As research continues, new treatments will increasingly focus on combating the underlying process of inflammation that contributes to our modern epidemics of obesity, type 2 diabetes, heart disease and depression. However, research is already confirming the powerful benefits of anti-inflammatory and anti-oxidant supplements and foods. Per haps the most compelling results come from studies showing how an increase in Omega-3 fatty acids in our diet, coupled with a decrease in sugar and saturated fat from red meat and full-fat dairy, such as cheese, can dramatically reduce chronic inflammation. Several startling laboratory discoveries examining the role of omega-3 have been made over the past decade. For starters, diets high in omega-6 fatty acids (found in grains, eggs and red meat) and low in omega-3 fatty acids are associated with higher levels of circulating PE-2, a potent pro-inflammatory cytokine, according to a study from the American Journal of Clinical Nutrition published in 2000. It has also been observed that an over consumption of omega-6 fatty acids in the form of egg yolks, meat and other animal products, promotes the entire chronic inflammatory cascade because of higher circulating levels of arachidonic acid (AA).

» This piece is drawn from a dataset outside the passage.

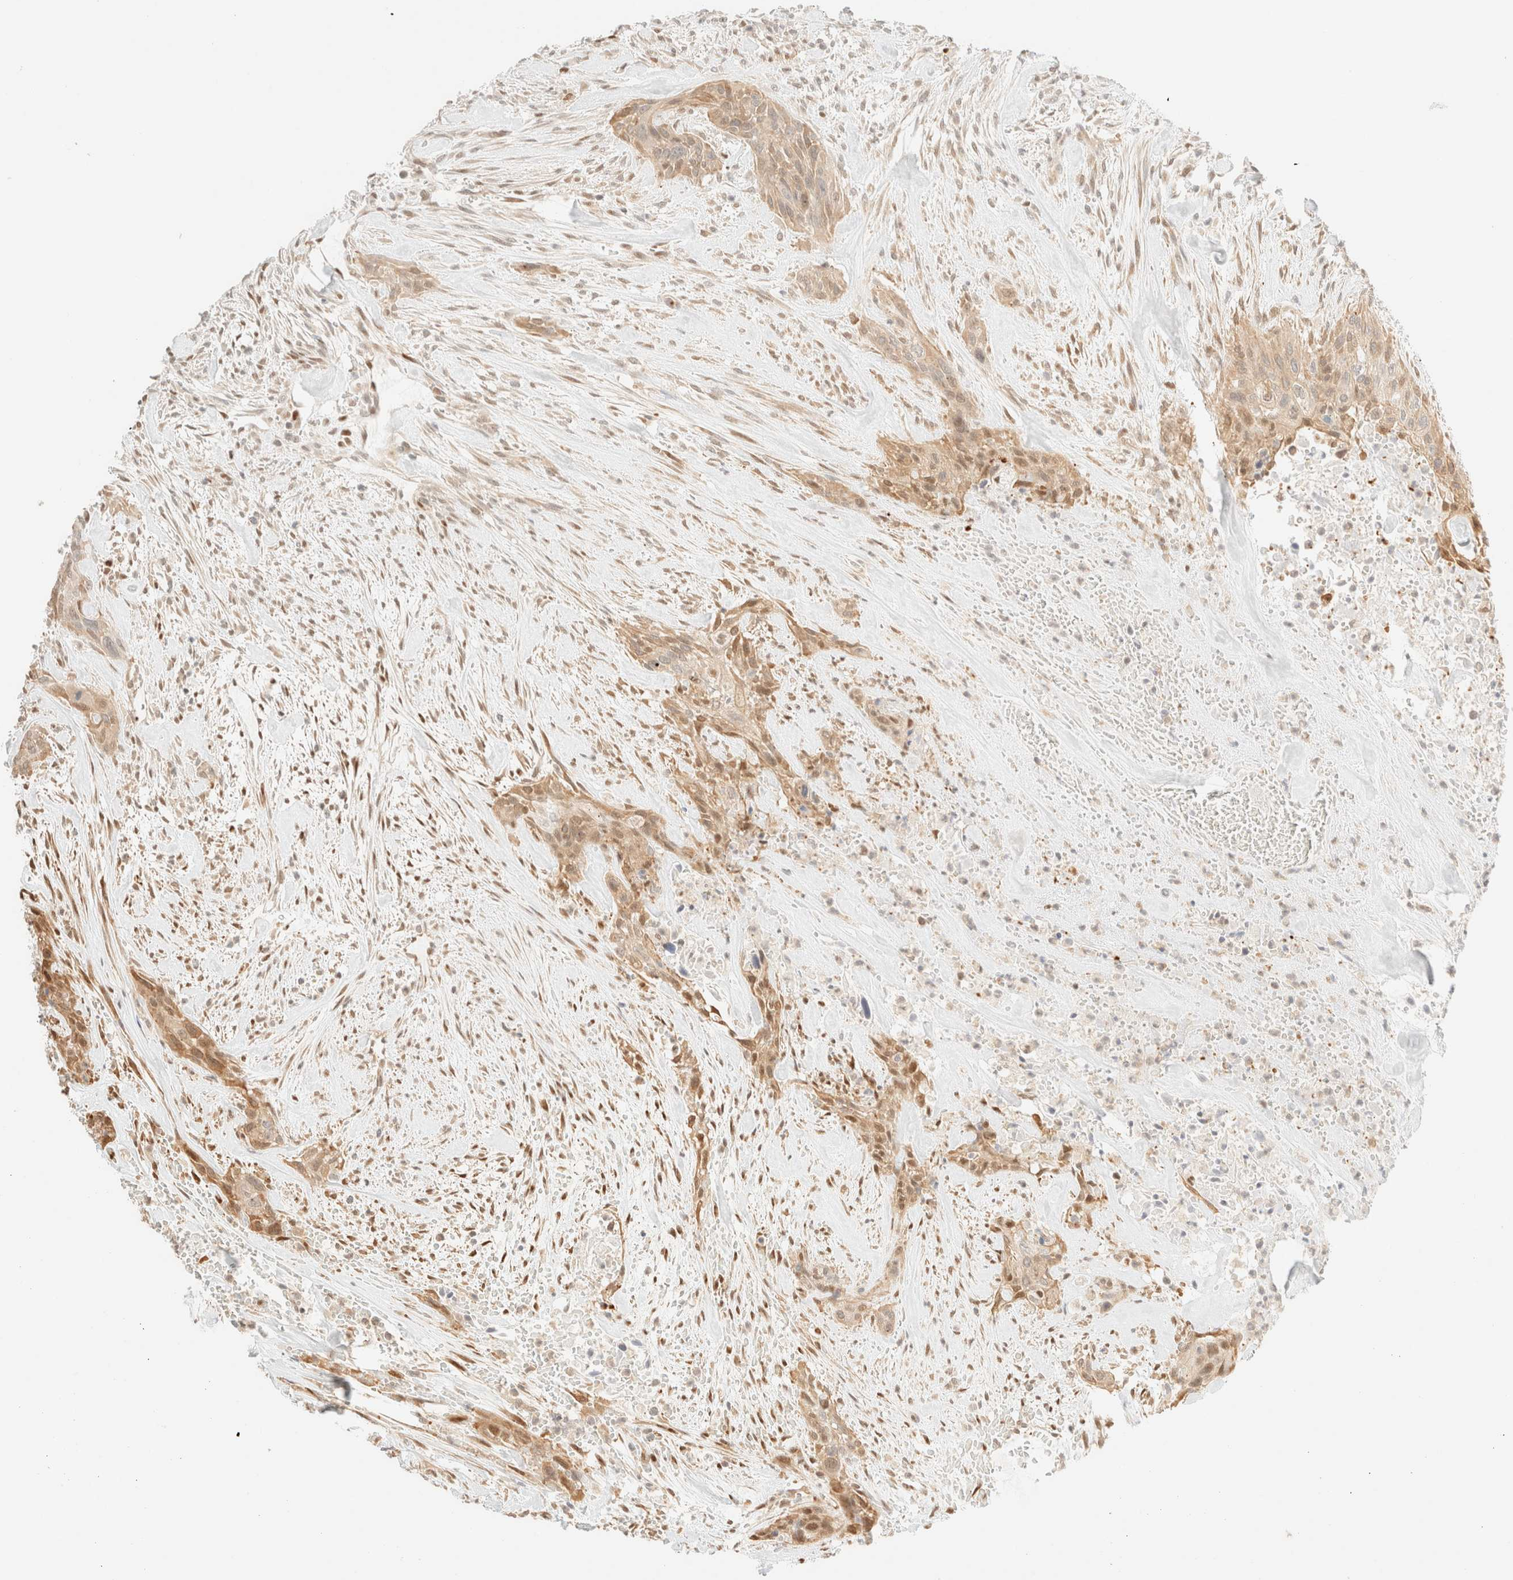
{"staining": {"intensity": "weak", "quantity": ">75%", "location": "cytoplasmic/membranous,nuclear"}, "tissue": "urothelial cancer", "cell_type": "Tumor cells", "image_type": "cancer", "snomed": [{"axis": "morphology", "description": "Urothelial carcinoma, High grade"}, {"axis": "topography", "description": "Urinary bladder"}], "caption": "Tumor cells demonstrate low levels of weak cytoplasmic/membranous and nuclear positivity in about >75% of cells in human high-grade urothelial carcinoma. Using DAB (brown) and hematoxylin (blue) stains, captured at high magnification using brightfield microscopy.", "gene": "TSR1", "patient": {"sex": "male", "age": 35}}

AA is actually one form of omega-6 fatty acid. Further studies confirm that EPA, one of the omega-3 fatty acids found in fatty cold water fish, is a competitive inhibitor of the conversion of AA to PE-2. Therefore, the entire inflammatory cascade can be dampened by consuming omega-3 fatty acids. Omega-3 fatty acid has also been shown to block the release of a protein called SREBP-1. This protein switches on a gene which codes for the release of a substance called fatty acid synthase. By blocking the production of fatty acid synthase, less energy is stored as fat and more is stored as glycogen in the liver. This stored glycogen can then be used for immediate energy needs. When less energy is stored as fat, less chronic inflammation is observed, as we have outlined above. Furthermore, omega-3 fatty acids are also known to bind to receptors in our cell walls called PPAR’s. Once bound, a gene is activated that turns on a substance called uncoupling protein-3, which causes us to burn more energy in the form of heat (called thermogenesis) after we consume a meal containing these essential fatty acids.

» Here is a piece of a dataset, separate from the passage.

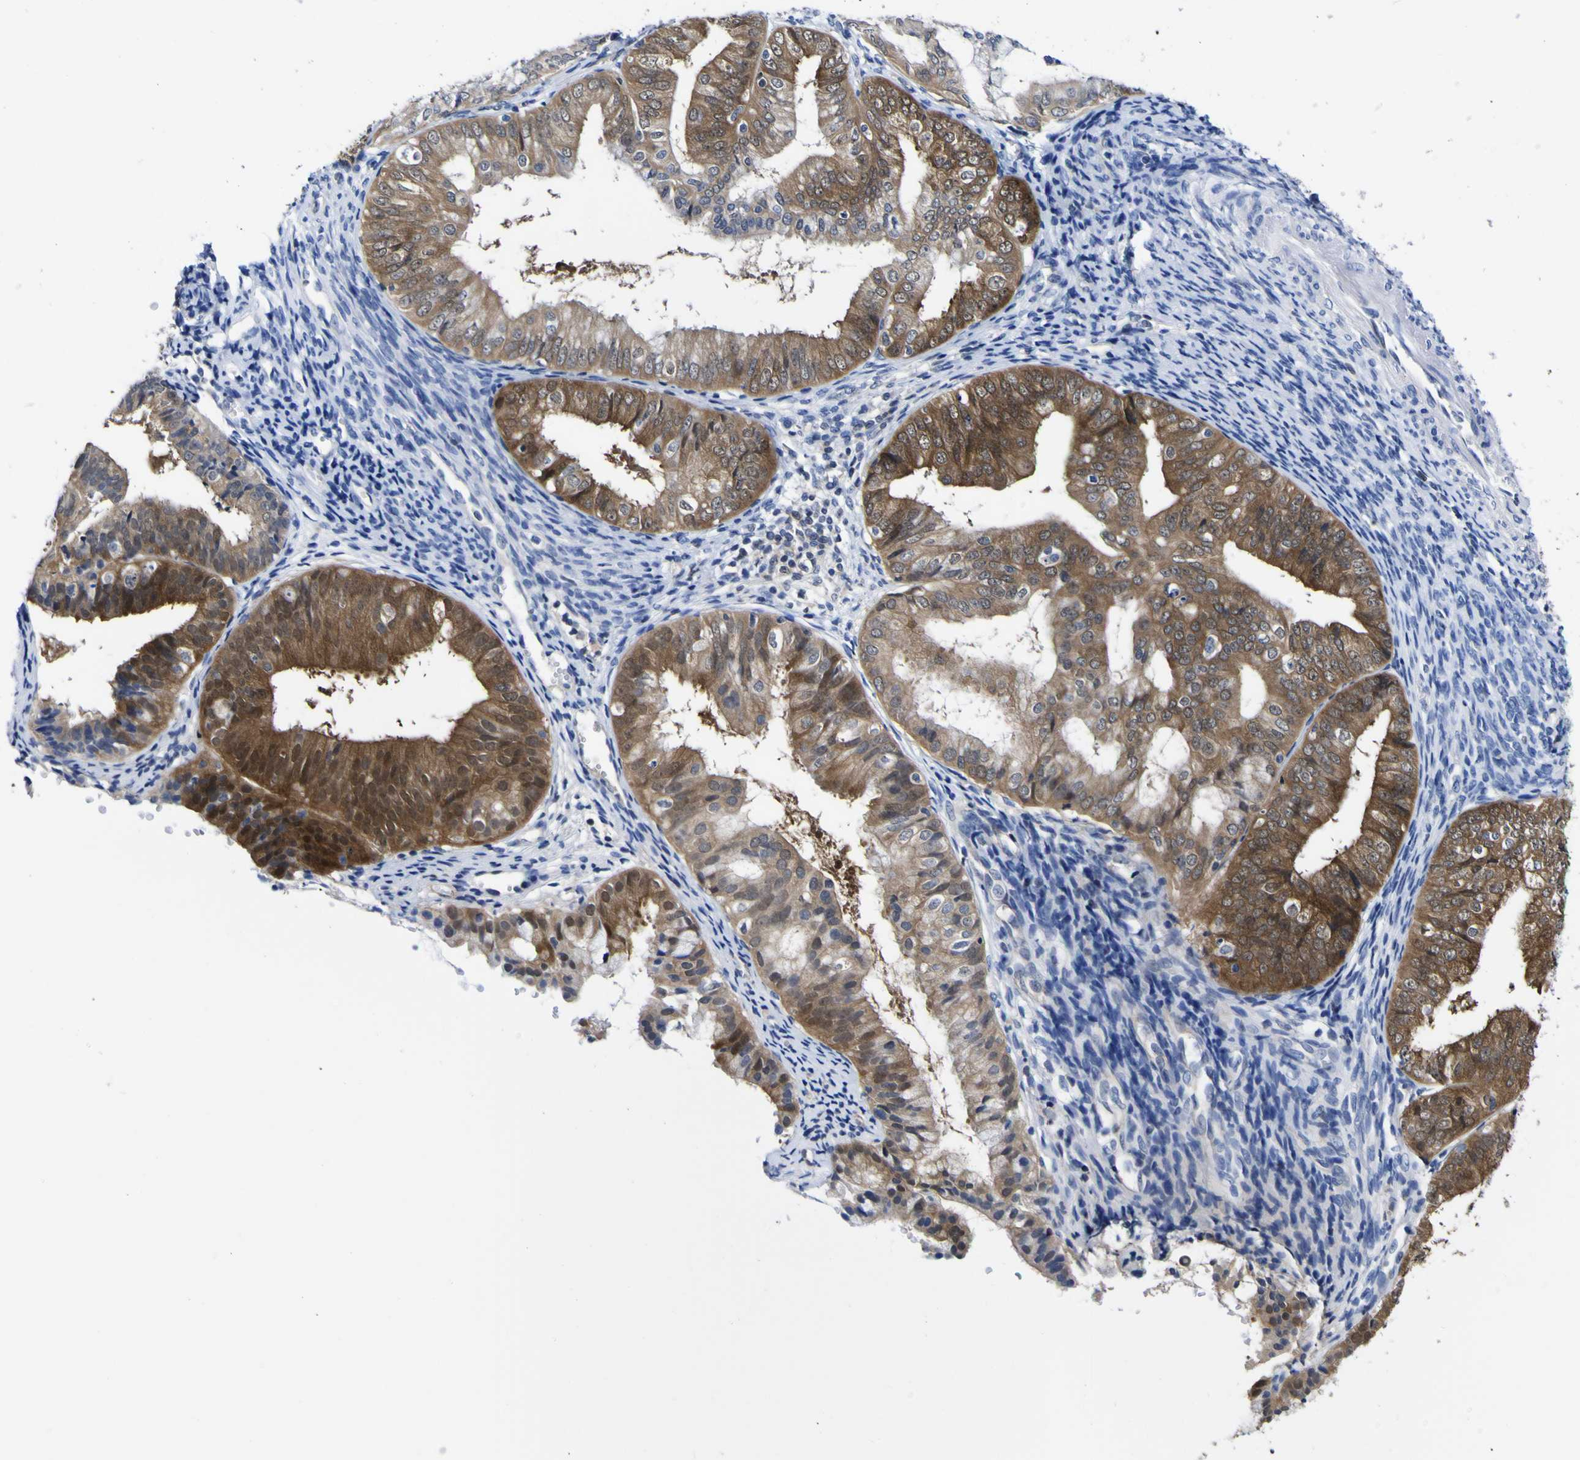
{"staining": {"intensity": "strong", "quantity": ">75%", "location": "cytoplasmic/membranous"}, "tissue": "endometrial cancer", "cell_type": "Tumor cells", "image_type": "cancer", "snomed": [{"axis": "morphology", "description": "Adenocarcinoma, NOS"}, {"axis": "topography", "description": "Endometrium"}], "caption": "A brown stain shows strong cytoplasmic/membranous positivity of a protein in endometrial cancer tumor cells.", "gene": "CASP6", "patient": {"sex": "female", "age": 63}}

Other anti-oxidant and anti-inflammatory foods and supplements have also been found to dampen the chronic inflammatory response and treat many chronic diseases. Further discussions or handouts will review some of the exciting research around supplements such as CLA, CoQ-10, chromium and glutamine, as well as regular exercise and how they can all aid in our defense against chronic inflammation and disease.